Re: [Inkscape-devel] Joining GNOME Office
- From: Rodrigo Moya <rodrigo gnome-db org>
- To: MenTaLguY <mental rydia net>
- Cc: Charles Goodwin <charlie xwt org>, Inkscape ML <inkscape-devel lists sourceforge net>, Gnome Office <gnome-office-list gnome org>
- Subject: Re: [Inkscape-devel] Joining GNOME Office
- Date: Mon, 01 Mar 2004 11:11:55 +0100
On Fri, 2004-02-20 at 22:01 -0500, MenTaLguY wrote:
> On Fri, 2004-02-20 at 05:41, Charles Goodwin wrote:
> > > Inkscape is basically aiming in-memory hierarchical database, including
> > > transactions, which I think kind of precludes using libxml structures.
> > > Also, the eventual plan for Inkscape is to also store CSS parse trees in
> > > the same document tree as the XML document itself.
> >
> > I'm unsure of the feasibility, but have you looked at Gnome-DB for doing
> > this rather than implementing it over again?
>
> Well, the goal for right now is a lot more modest than a general
> database architecture -- I'm just using database terminology with our
> parse tree representation because treating it as a (hierarchical)
> database turned out to have some conceptual benefits.
>
> Conceivably, we might do some real database-y things down the road to
> support things like distributed editing, but that's a long way away
> yet...
>
> Even then, I'm not sure GnomeDB would be a good fit, since GnomeDB is
> designed for relational rather than hierarchical data.
>
it is designed to cope with any data source, even with hierarchical
data. There might be some stuff missing, but data models (recordsets)

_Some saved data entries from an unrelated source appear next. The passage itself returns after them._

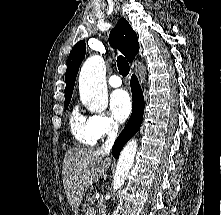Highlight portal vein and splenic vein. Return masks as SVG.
<instances>
[{
    "mask_svg": "<svg viewBox=\"0 0 221 215\" xmlns=\"http://www.w3.org/2000/svg\"><path fill=\"white\" fill-rule=\"evenodd\" d=\"M93 211H94V208H93V207H90V208L87 210V215H92V214H93Z\"/></svg>",
    "mask_w": 221,
    "mask_h": 215,
    "instance_id": "1",
    "label": "portal vein and splenic vein"
}]
</instances>
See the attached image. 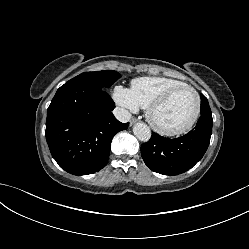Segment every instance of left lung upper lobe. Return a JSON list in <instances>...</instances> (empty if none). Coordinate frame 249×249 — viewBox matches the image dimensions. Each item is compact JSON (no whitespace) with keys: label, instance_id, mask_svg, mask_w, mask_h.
<instances>
[{"label":"left lung upper lobe","instance_id":"obj_1","mask_svg":"<svg viewBox=\"0 0 249 249\" xmlns=\"http://www.w3.org/2000/svg\"><path fill=\"white\" fill-rule=\"evenodd\" d=\"M201 114H211V110L209 107V103L207 98L201 94V110H200Z\"/></svg>","mask_w":249,"mask_h":249}]
</instances>
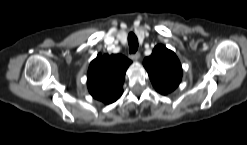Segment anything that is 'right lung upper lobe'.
Here are the masks:
<instances>
[{
    "label": "right lung upper lobe",
    "instance_id": "right-lung-upper-lobe-1",
    "mask_svg": "<svg viewBox=\"0 0 247 145\" xmlns=\"http://www.w3.org/2000/svg\"><path fill=\"white\" fill-rule=\"evenodd\" d=\"M130 64L131 61L120 54H98L88 69L90 94L105 104L116 101L123 93L122 85Z\"/></svg>",
    "mask_w": 247,
    "mask_h": 145
}]
</instances>
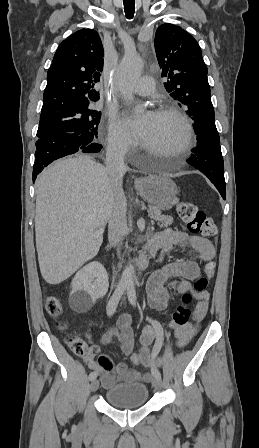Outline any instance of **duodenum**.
Here are the masks:
<instances>
[{
	"instance_id": "duodenum-1",
	"label": "duodenum",
	"mask_w": 259,
	"mask_h": 448,
	"mask_svg": "<svg viewBox=\"0 0 259 448\" xmlns=\"http://www.w3.org/2000/svg\"><path fill=\"white\" fill-rule=\"evenodd\" d=\"M156 249L155 244L152 241H149L143 249L140 257L134 262L133 268L136 272L144 271L148 264L151 253Z\"/></svg>"
}]
</instances>
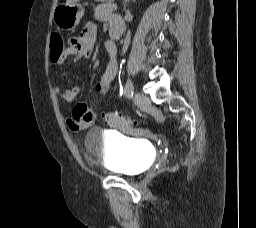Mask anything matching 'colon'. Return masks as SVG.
Segmentation results:
<instances>
[{
  "mask_svg": "<svg viewBox=\"0 0 256 228\" xmlns=\"http://www.w3.org/2000/svg\"><path fill=\"white\" fill-rule=\"evenodd\" d=\"M50 58L57 59L64 50V42L62 37L55 33L51 36L50 41ZM102 121L109 126L119 127V126H129L133 125L135 121L129 117H126L120 113L107 112L102 114Z\"/></svg>",
  "mask_w": 256,
  "mask_h": 228,
  "instance_id": "5ec220e1",
  "label": "colon"
}]
</instances>
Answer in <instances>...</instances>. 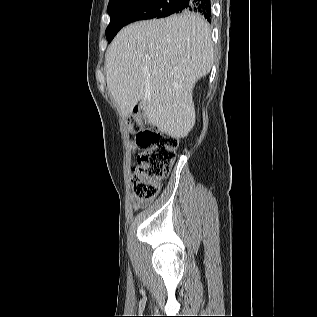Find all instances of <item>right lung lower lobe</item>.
<instances>
[{
    "label": "right lung lower lobe",
    "mask_w": 317,
    "mask_h": 317,
    "mask_svg": "<svg viewBox=\"0 0 317 317\" xmlns=\"http://www.w3.org/2000/svg\"><path fill=\"white\" fill-rule=\"evenodd\" d=\"M176 13L192 12L203 15L209 22L211 16L210 0H175Z\"/></svg>",
    "instance_id": "1"
}]
</instances>
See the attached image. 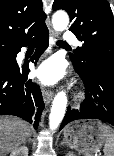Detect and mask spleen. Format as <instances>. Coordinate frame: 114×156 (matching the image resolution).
Here are the masks:
<instances>
[{"label": "spleen", "instance_id": "spleen-1", "mask_svg": "<svg viewBox=\"0 0 114 156\" xmlns=\"http://www.w3.org/2000/svg\"><path fill=\"white\" fill-rule=\"evenodd\" d=\"M103 129L106 132L107 140L104 145V156H114V130L108 126L103 124Z\"/></svg>", "mask_w": 114, "mask_h": 156}]
</instances>
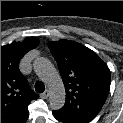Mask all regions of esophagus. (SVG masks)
<instances>
[{
    "mask_svg": "<svg viewBox=\"0 0 123 123\" xmlns=\"http://www.w3.org/2000/svg\"><path fill=\"white\" fill-rule=\"evenodd\" d=\"M48 96H49V91L48 90H45L43 93L40 94V97L43 98V99L48 98Z\"/></svg>",
    "mask_w": 123,
    "mask_h": 123,
    "instance_id": "obj_1",
    "label": "esophagus"
}]
</instances>
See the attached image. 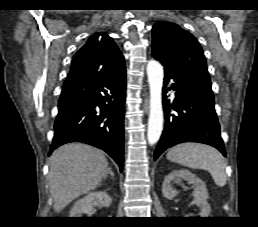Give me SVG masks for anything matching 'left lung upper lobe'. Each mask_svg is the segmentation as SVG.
Segmentation results:
<instances>
[{
  "mask_svg": "<svg viewBox=\"0 0 258 227\" xmlns=\"http://www.w3.org/2000/svg\"><path fill=\"white\" fill-rule=\"evenodd\" d=\"M152 56L165 69L211 83L197 39L175 23L159 21L152 28Z\"/></svg>",
  "mask_w": 258,
  "mask_h": 227,
  "instance_id": "5c2ea615",
  "label": "left lung upper lobe"
}]
</instances>
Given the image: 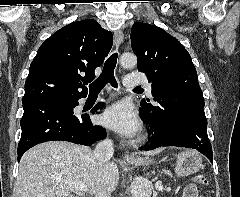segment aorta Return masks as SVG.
<instances>
[{
  "label": "aorta",
  "instance_id": "1",
  "mask_svg": "<svg viewBox=\"0 0 240 197\" xmlns=\"http://www.w3.org/2000/svg\"><path fill=\"white\" fill-rule=\"evenodd\" d=\"M120 63L124 68H132L137 64V58L134 54L124 53L120 58ZM140 190L136 193L137 196H146V192L149 189V184L146 180L140 181Z\"/></svg>",
  "mask_w": 240,
  "mask_h": 197
}]
</instances>
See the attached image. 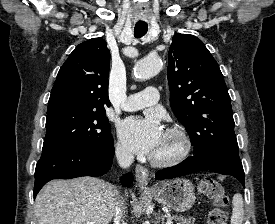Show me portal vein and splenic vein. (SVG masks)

can contain fields of type 'list', which contain lists of values, and
those values can in turn be more lists, and so on. So it should cope
with hierarchical data also.
I'm not sure though if libgda is the correct solution for inkscape XML
parsing.
> Also, there are some special requirements, like a commit operation that
> returns a log fragment which later can be rewound/replayed to undo or
> redo the transaction (this is used for undo/redo of operations that
> affect the parse tree), and fine-grained constraints and change
> notifications.
>
this is already available in libgda in the form of transactions. A XML
provider (= plugin) could be implemented, and have it implement the
transactions internally. In fact, we already have a XML-based provider,
although it is supposed to only support libgda's export/import XML
format (a DTD we've got to describe a full database).